By doing this, we try to minimize number of JNI calls.
We additionaly have two variants of the API:
- Return the sum of the all log-probabilities
- Return the sum of log-probabilities except bottom several percent.
The second implementation can be used to ignore several outliers in the input text while estimating the log-probabilities of other tokens.
To build this project you need the following prerequisites:
- jdk
- swig v3+
- g++
- kenlm
The order to build this project is:
- Run ./build.sh. This will generate the required Java JNI classes and the C++ interface using swig.
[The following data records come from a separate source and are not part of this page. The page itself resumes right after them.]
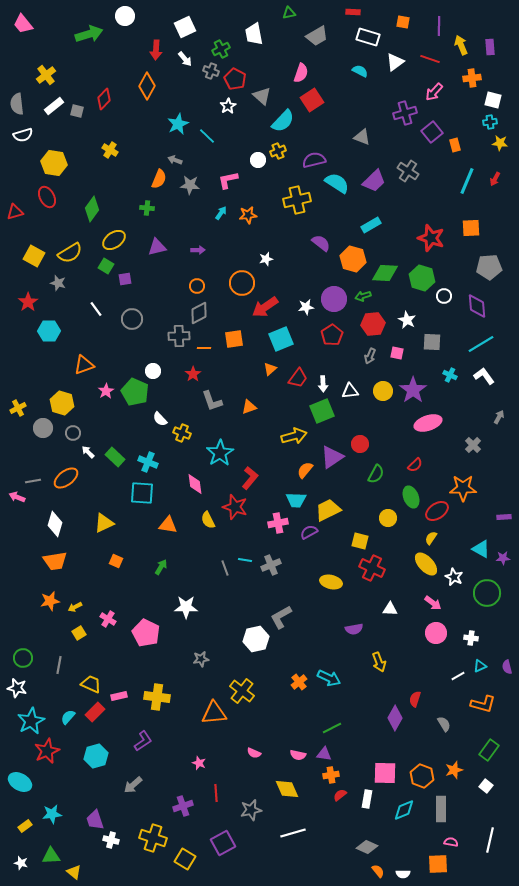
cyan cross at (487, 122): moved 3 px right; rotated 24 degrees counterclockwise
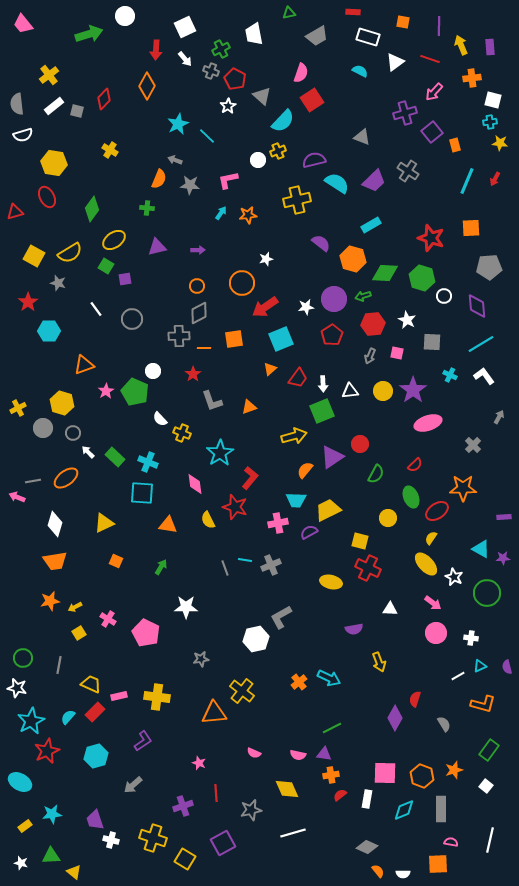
yellow cross at (46, 75): moved 3 px right
red cross at (372, 568): moved 4 px left
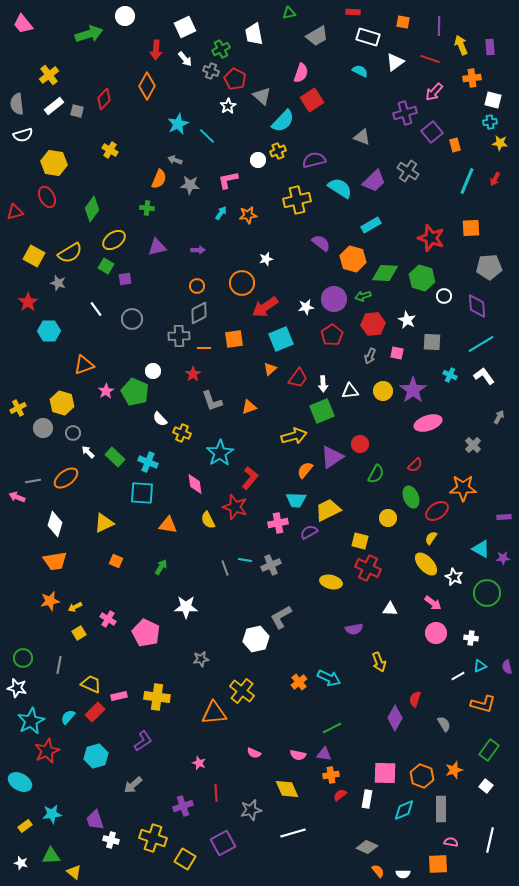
cyan semicircle at (337, 183): moved 3 px right, 5 px down
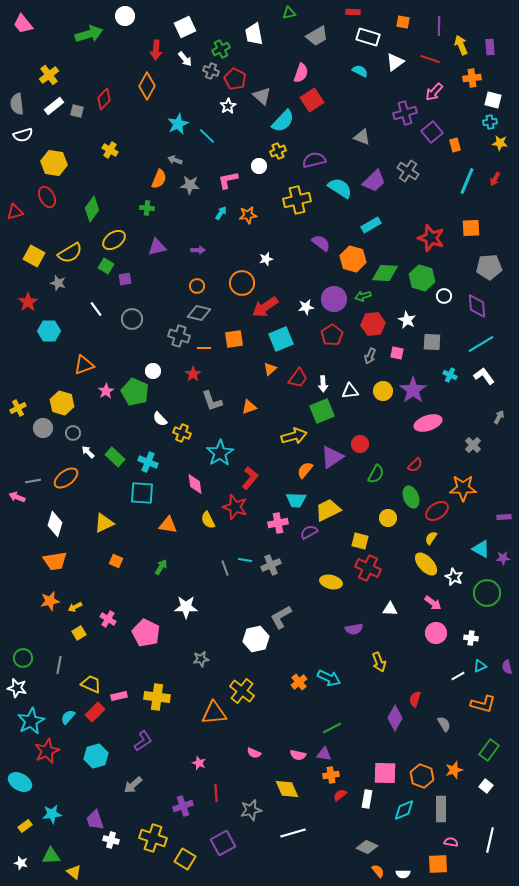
white circle at (258, 160): moved 1 px right, 6 px down
gray diamond at (199, 313): rotated 40 degrees clockwise
gray cross at (179, 336): rotated 20 degrees clockwise
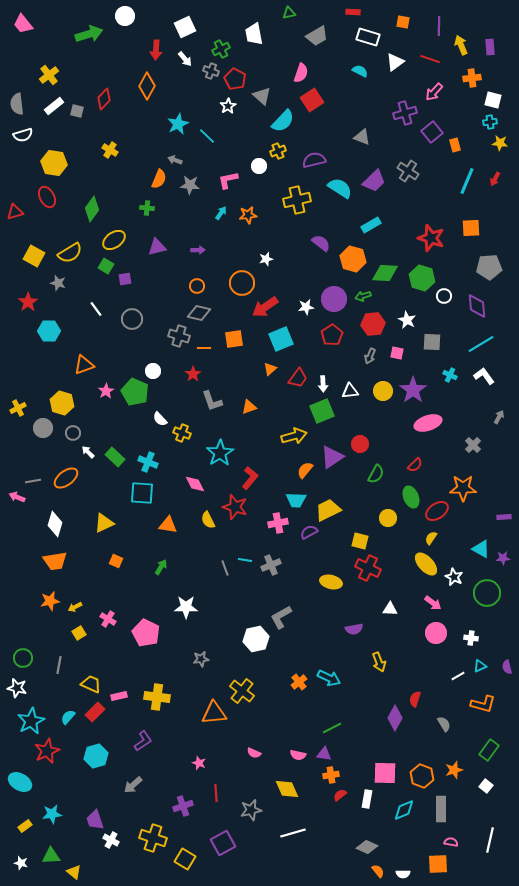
pink diamond at (195, 484): rotated 20 degrees counterclockwise
white cross at (111, 840): rotated 14 degrees clockwise
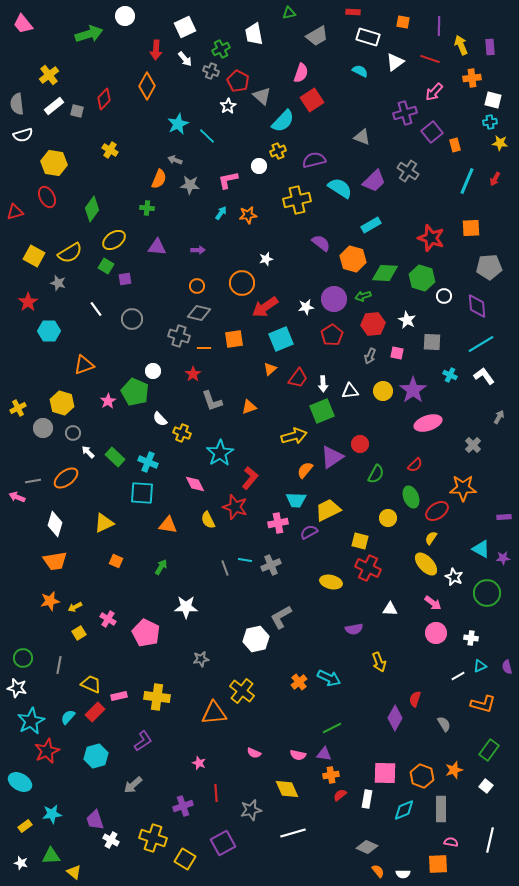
red pentagon at (235, 79): moved 3 px right, 2 px down
purple triangle at (157, 247): rotated 18 degrees clockwise
pink star at (106, 391): moved 2 px right, 10 px down
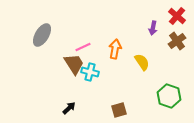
- put the output libkenlm-jni into your java library path for running. For tests Maven automatically adds the root directory to the
java.library.path
, - run mvn package
The following system environment variables need to be set when running build:
- LIBRARY_PATH to have libkenlm and libkenlm_util
- CPATH to point to kenlm source, JAVA_HOME/include and JAVA_HOME/include/
The library can be renamed. If that is the case com-github-jbaiter-kenlm.properties needs to be provided pointing directly to the file. An example can be found in test resources. If the properties are not set the library is loaded from java.library.path.
On Windows we recommend using MSYS2 toolchain, namely its UCRT
environemt.
Build kenlm using it and then build the JNI wrapper using the build.sh
script.
It will build a statically-linked library which can be deployed on other machines.